The truth is somewhere in the middle. Burkina Faso is a country in survival mode. When you're in survival mode, you don't care about the nuances of parliamentary debate. You care about the guy with the gun who says he’s on your side.
Understanding the Sahel's shift
This isn't just about one country. Mali and Niger are doing the exact same thing. They’ve formed the Alliance of Sahel States (AES). They’ve turned their backs on the West. They’re forming a bloc of military-led states that prioritize "sovereignty" over "liberal values."
Traore is the face of this movement because he’s the loudest. He’s the one who tells his people to forget about the ballot box. He’s the one who says the old world is dead. If you want to understand where West Africa is going, you have to stop looking for the next election. It isn't coming.
Instead, watch the front lines. Watch the gold mines. Watch the Russian transport planes landing in Ouagadougou. That's where the real power is now.
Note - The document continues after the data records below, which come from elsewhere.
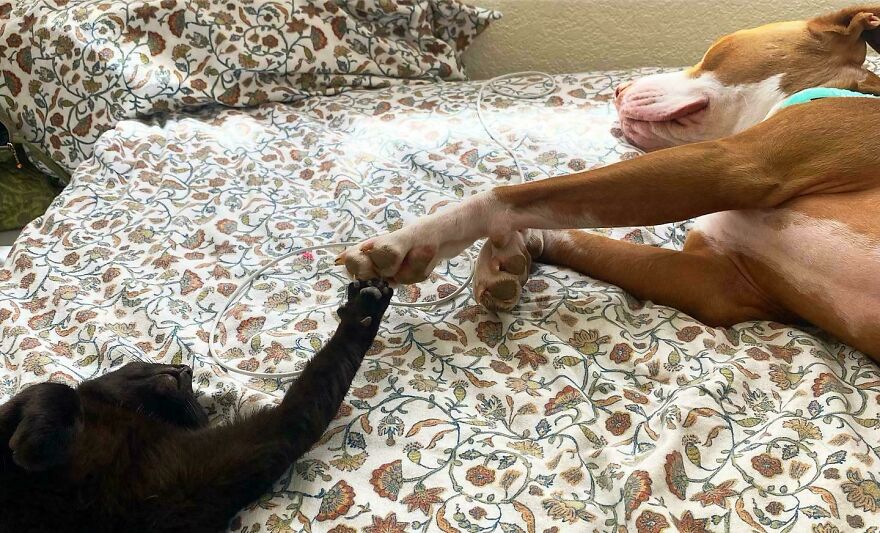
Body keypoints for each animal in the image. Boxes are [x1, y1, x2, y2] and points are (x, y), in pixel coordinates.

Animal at [0, 276, 392, 528]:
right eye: (146, 362)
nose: (184, 368)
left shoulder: (248, 449)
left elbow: (318, 387)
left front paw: (367, 307)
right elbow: (56, 388)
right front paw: (35, 444)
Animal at [336, 6, 880, 358]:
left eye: (713, 51)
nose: (617, 88)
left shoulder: (733, 163)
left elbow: (514, 192)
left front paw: (409, 242)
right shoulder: (718, 284)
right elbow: (579, 234)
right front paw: (509, 258)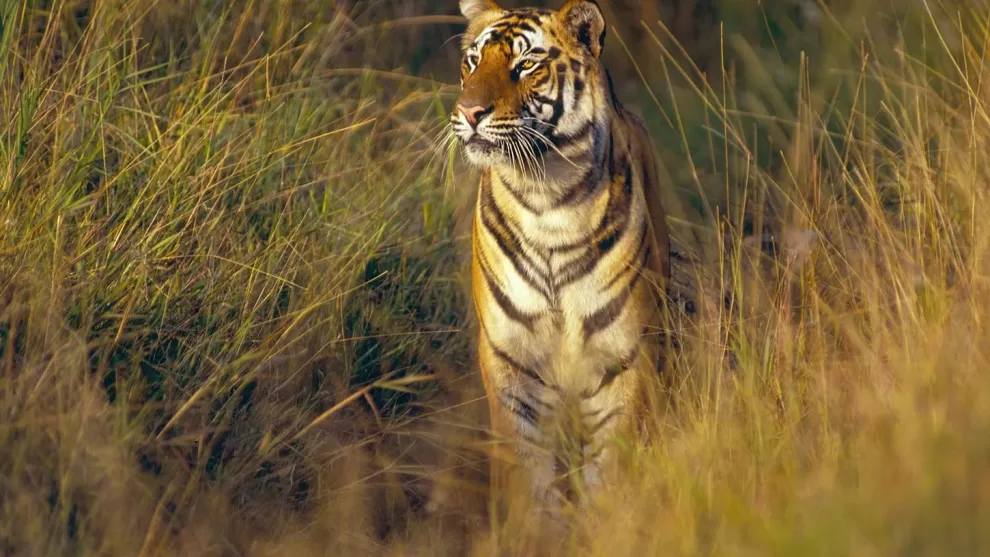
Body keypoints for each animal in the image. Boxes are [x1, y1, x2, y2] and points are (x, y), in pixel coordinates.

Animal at [451, 0, 671, 511]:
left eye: (525, 65)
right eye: (472, 62)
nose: (469, 111)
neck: (546, 198)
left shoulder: (623, 359)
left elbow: (609, 472)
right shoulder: (510, 360)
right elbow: (527, 474)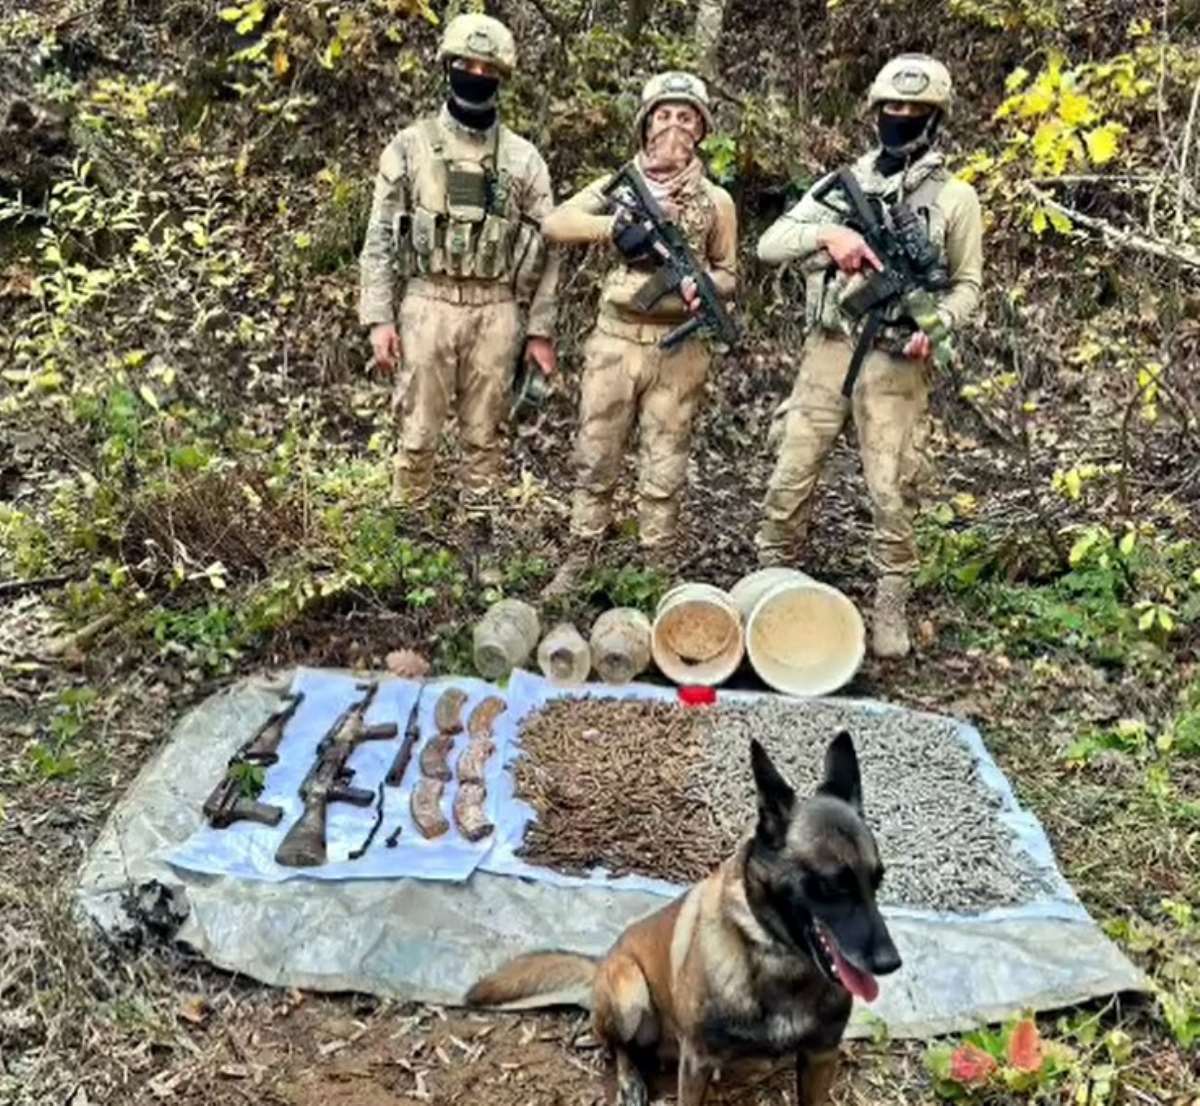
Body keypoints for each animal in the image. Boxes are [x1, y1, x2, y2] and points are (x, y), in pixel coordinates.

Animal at [465, 729, 902, 1098]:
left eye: (877, 880)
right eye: (831, 886)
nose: (891, 963)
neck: (779, 960)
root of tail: (602, 960)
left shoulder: (820, 1056)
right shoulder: (697, 1062)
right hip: (631, 995)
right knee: (617, 1046)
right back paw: (631, 1080)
To stay informed on this, stop waiting for official government "roadmaps" for elections. They’re just paper. Follow the independent analysts who track conflict maps in the Sahel. Look at the local commodity prices for grain and fuel. Those are the real indicators of whether Traore's "anti-democracy" experiment will survive the year. If you're a business owner or a researcher, start diversifying your sources away from Western state departments. They're often the last to know when the ground has truly shifted.